Data section:

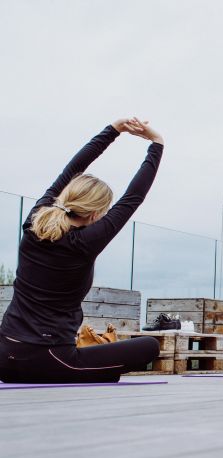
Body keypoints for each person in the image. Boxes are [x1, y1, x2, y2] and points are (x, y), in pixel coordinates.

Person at [0, 119, 164, 383]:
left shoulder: (35, 220)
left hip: (4, 352)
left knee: (102, 363)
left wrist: (114, 129)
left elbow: (72, 168)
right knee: (149, 346)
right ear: (97, 213)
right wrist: (157, 144)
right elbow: (133, 197)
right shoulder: (86, 241)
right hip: (50, 358)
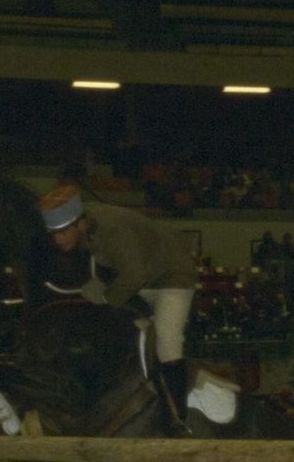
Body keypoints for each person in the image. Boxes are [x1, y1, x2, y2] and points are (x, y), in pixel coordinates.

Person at [37, 182, 198, 428]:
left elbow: (135, 276)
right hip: (142, 275)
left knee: (167, 344)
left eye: (61, 233)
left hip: (171, 278)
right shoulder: (83, 222)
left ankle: (177, 418)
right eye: (53, 234)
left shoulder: (112, 229)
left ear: (79, 224)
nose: (57, 240)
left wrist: (106, 298)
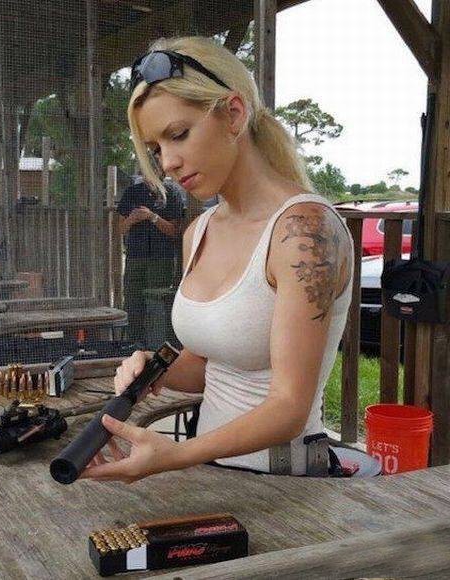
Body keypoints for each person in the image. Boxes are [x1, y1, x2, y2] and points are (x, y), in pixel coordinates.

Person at [81, 36, 353, 482]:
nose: (168, 163)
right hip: (210, 475)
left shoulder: (305, 232)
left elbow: (289, 407)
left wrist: (175, 454)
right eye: (156, 149)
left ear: (234, 113)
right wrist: (153, 369)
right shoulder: (199, 231)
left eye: (178, 134)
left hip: (286, 486)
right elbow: (211, 368)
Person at [116, 174, 184, 343]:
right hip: (135, 257)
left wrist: (152, 217)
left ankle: (157, 345)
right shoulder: (132, 192)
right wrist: (132, 219)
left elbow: (174, 231)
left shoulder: (171, 193)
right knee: (132, 302)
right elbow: (121, 228)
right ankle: (134, 344)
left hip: (161, 258)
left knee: (157, 304)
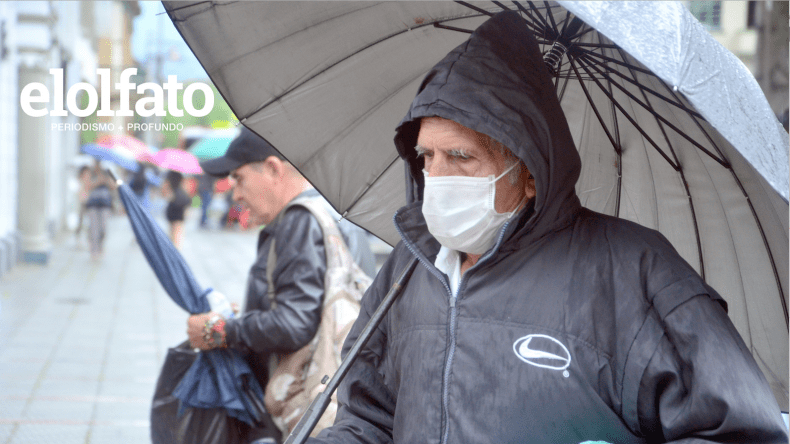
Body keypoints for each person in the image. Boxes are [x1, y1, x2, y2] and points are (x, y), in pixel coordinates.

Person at [308, 12, 788, 444]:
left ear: (530, 174)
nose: (437, 177)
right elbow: (368, 419)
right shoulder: (407, 269)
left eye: (461, 157)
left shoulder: (634, 272)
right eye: (426, 157)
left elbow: (737, 433)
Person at [186, 127, 376, 443]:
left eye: (239, 178)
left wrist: (221, 330)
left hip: (305, 409)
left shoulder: (298, 221)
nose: (235, 194)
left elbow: (293, 323)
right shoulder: (334, 213)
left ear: (273, 169)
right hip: (342, 404)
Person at [84, 160, 114, 261]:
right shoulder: (90, 173)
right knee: (94, 228)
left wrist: (106, 180)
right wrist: (98, 181)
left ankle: (100, 245)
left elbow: (113, 187)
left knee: (103, 228)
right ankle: (94, 250)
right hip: (93, 204)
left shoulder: (107, 173)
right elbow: (87, 186)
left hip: (105, 204)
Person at [162, 171, 191, 250]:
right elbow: (187, 192)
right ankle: (175, 249)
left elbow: (165, 192)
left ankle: (172, 247)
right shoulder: (183, 175)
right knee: (177, 229)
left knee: (172, 229)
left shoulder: (169, 175)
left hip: (173, 205)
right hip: (180, 205)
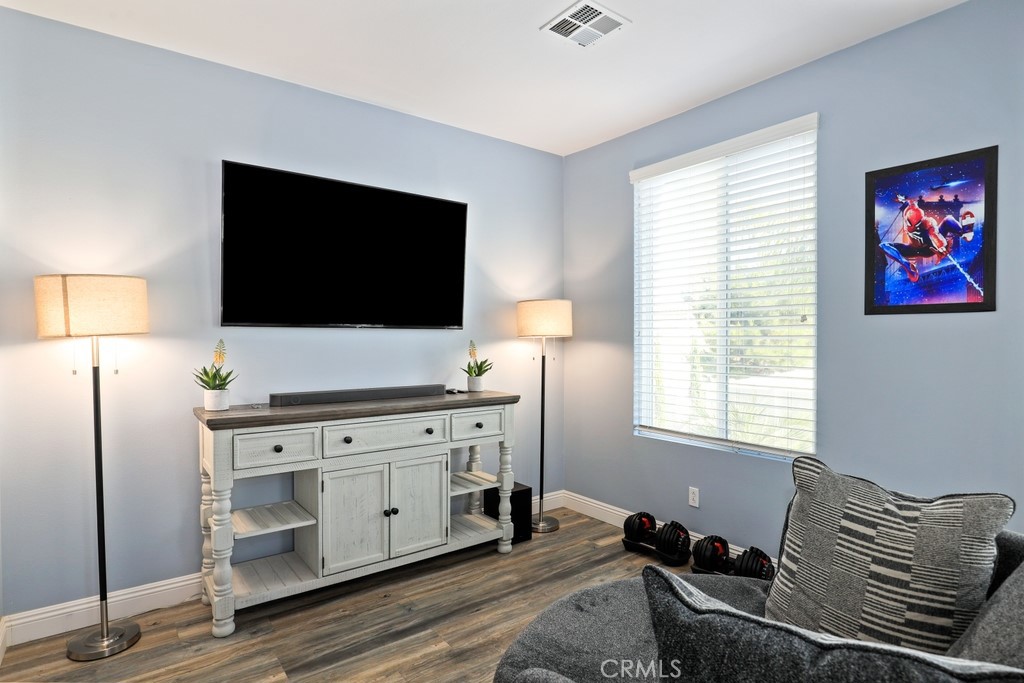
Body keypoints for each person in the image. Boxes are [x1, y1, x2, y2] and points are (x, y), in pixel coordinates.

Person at [878, 195, 960, 283]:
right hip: (914, 249)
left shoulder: (928, 223)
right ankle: (906, 264)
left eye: (918, 224)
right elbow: (912, 202)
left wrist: (940, 248)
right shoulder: (910, 212)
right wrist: (903, 199)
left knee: (949, 220)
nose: (915, 227)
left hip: (929, 249)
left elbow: (935, 236)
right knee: (883, 245)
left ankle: (963, 231)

What the task asks: Exactly as they appear above, write out all the entries, but not the images.

Result of this exercise:
Body keypoints for each person in the image. Boxes are [x1, y1, x2, y2] and points are (x, y), in pixel coordinates.

Person at [0, 119, 164, 383]:
left shoulder: (35, 220)
left hip: (4, 352)
left knee: (102, 363)
left wrist: (114, 129)
left elbow: (72, 168)
right knee: (149, 346)
right ear: (97, 213)
right wrist: (157, 144)
right elbow: (133, 197)
right shoulder: (86, 241)
right hip: (50, 358)
Body keypoints for each person in the image. Boxes are [x1, y1, x2, y2] and points are (x, y), in pixel coordinates.

Person at [37, 182, 198, 428]:
left elbow: (135, 276)
right hip: (142, 275)
left knee: (167, 344)
left eye: (61, 233)
left hip: (171, 278)
right shoulder: (83, 222)
left ankle: (177, 418)
right eye: (53, 234)
left shoulder: (112, 229)
left ear: (79, 224)
nose: (57, 240)
left wrist: (106, 298)
Body keypoints for each person in the image. Boxes are [x1, y1, x2, y2] and points are (x, y), in pixel coordinates.

Person at [81, 36, 353, 482]:
nose: (168, 163)
right hip: (210, 475)
left shoulder: (305, 232)
left elbow: (289, 407)
left wrist: (175, 454)
right eye: (156, 149)
left ear: (234, 113)
right wrist: (153, 369)
right shoulder: (199, 231)
left eye: (178, 134)
left hip: (286, 486)
right elbow: (211, 368)
Person at [116, 174, 184, 343]:
right hip: (135, 257)
left wrist: (152, 217)
left ankle: (157, 345)
right shoulder: (132, 192)
right wrist: (132, 219)
left elbow: (174, 231)
left shoulder: (171, 193)
right knee: (132, 302)
right elbow: (121, 228)
right ankle: (134, 344)
left hip: (161, 258)
left knee: (157, 304)
Body keypoints for each person in the image. Boxes are [x1, y1, x2, y2] and points are (x, y), in pixel coordinates.

Person at [308, 12, 788, 444]:
left ear: (530, 174)
nose: (437, 177)
right elbow: (368, 419)
right shoulder: (407, 269)
left eye: (461, 157)
left shoulder: (634, 272)
right eye: (426, 157)
left elbow: (737, 433)
Person at [186, 127, 376, 443]:
left eye: (239, 178)
left wrist: (221, 330)
left hip: (305, 409)
left shoulder: (298, 221)
nose: (235, 194)
left elbow: (293, 323)
right shoulder: (334, 213)
left ear: (273, 169)
right hip: (342, 404)
Person at [84, 160, 114, 261]:
right shoulder: (90, 173)
right knee: (94, 228)
left wrist: (106, 180)
right wrist: (98, 181)
left ankle: (100, 245)
left elbow: (113, 187)
left knee: (103, 228)
right ankle: (94, 250)
right hip: (93, 204)
left shoulder: (107, 173)
right elbow: (87, 186)
left hip: (105, 204)
Person at [162, 171, 191, 250]:
right elbow: (187, 192)
right ankle: (175, 249)
left elbow: (165, 192)
left ankle: (172, 247)
right shoulder: (183, 175)
right knee: (177, 229)
left knee: (172, 229)
left shoulder: (169, 175)
left hip: (173, 205)
right hip: (180, 205)
Body keypoints for each person in the image. Boxes are [x1, y1, x2, y2] and points are (x, y), in pixel coordinates.

Person at [878, 195, 960, 283]:
right hip: (914, 249)
left shoulder: (928, 223)
right ankle: (906, 264)
left eye: (918, 224)
right elbow: (912, 202)
left wrist: (940, 248)
right shoulder: (910, 212)
right wrist: (903, 199)
left knee: (949, 220)
nose: (915, 227)
left hip: (929, 249)
left elbow: (935, 236)
right knee: (883, 245)
left ankle: (963, 231)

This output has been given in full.